■ TASK TO CARRY OUT: Filter the listing below down to the lines that contain the string "location", and copy each of those lines in full. Treat the match as case-sensitive, so only lines with the same capitalization qualify.

■ ENTRIES SHOWN:
|---|

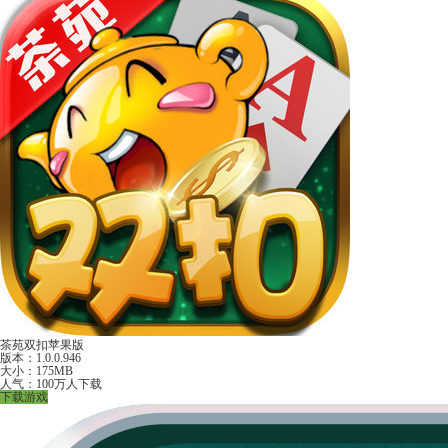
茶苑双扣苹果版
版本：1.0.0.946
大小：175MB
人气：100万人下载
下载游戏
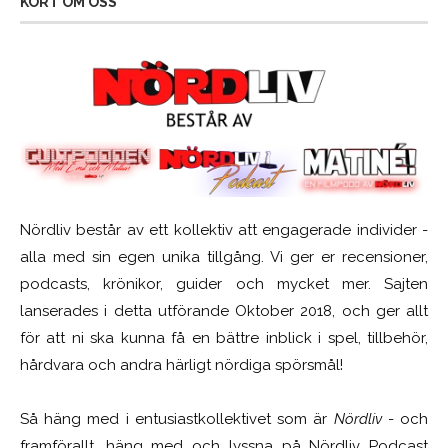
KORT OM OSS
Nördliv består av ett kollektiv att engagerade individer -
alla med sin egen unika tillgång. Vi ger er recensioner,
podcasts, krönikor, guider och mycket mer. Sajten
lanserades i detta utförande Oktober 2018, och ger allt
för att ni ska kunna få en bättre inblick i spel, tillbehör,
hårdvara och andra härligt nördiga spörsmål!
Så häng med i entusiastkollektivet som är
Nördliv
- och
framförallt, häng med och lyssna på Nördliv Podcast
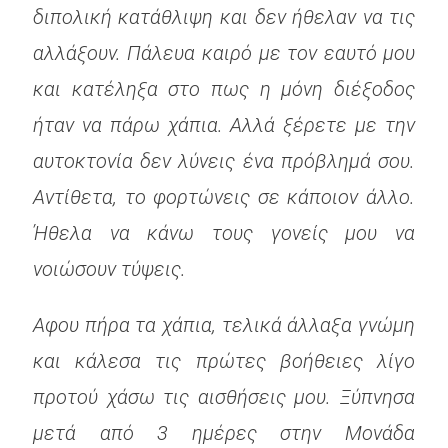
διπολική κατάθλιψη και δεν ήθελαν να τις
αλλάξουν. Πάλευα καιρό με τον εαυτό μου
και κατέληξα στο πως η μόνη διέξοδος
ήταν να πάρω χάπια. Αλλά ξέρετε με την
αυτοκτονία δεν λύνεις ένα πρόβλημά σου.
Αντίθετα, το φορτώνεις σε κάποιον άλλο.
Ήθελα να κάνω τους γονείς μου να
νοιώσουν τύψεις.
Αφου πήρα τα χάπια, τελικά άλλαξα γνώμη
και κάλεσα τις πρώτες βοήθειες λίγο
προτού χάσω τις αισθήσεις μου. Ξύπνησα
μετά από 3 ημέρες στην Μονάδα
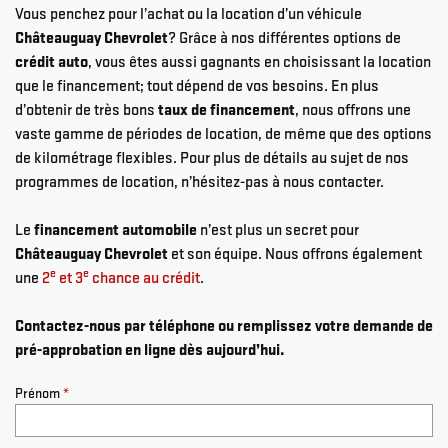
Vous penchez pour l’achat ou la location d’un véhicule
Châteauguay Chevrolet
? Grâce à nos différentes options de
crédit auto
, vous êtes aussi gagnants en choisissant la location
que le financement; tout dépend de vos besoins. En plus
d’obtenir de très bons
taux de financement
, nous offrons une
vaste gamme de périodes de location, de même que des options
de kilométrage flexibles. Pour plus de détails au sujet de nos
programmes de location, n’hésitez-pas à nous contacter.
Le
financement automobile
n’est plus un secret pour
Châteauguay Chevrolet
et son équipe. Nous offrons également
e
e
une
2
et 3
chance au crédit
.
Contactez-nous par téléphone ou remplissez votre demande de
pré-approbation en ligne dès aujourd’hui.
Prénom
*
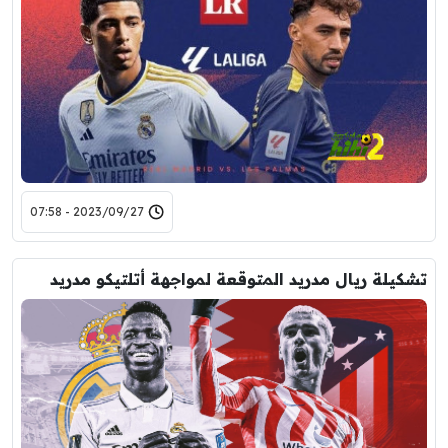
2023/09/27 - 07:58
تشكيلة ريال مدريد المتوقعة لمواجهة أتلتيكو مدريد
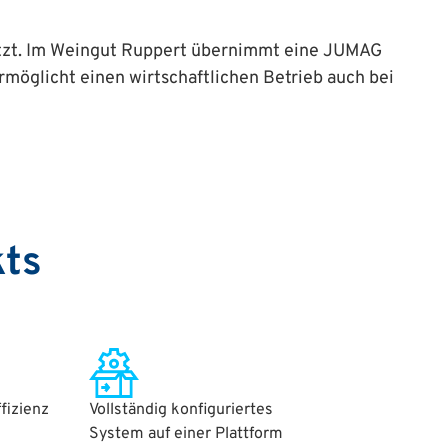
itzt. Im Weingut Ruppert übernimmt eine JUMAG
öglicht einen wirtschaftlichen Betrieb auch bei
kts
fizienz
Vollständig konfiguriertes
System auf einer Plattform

|---|

■ ANSWER BOX:
Vous penchez pour l’achat ou la location d’un véhicule
, vous êtes aussi gagnants en choisissant la location
vaste gamme de périodes de location, de même que des options
programmes de location, n’hésitez-pas à nous contacter.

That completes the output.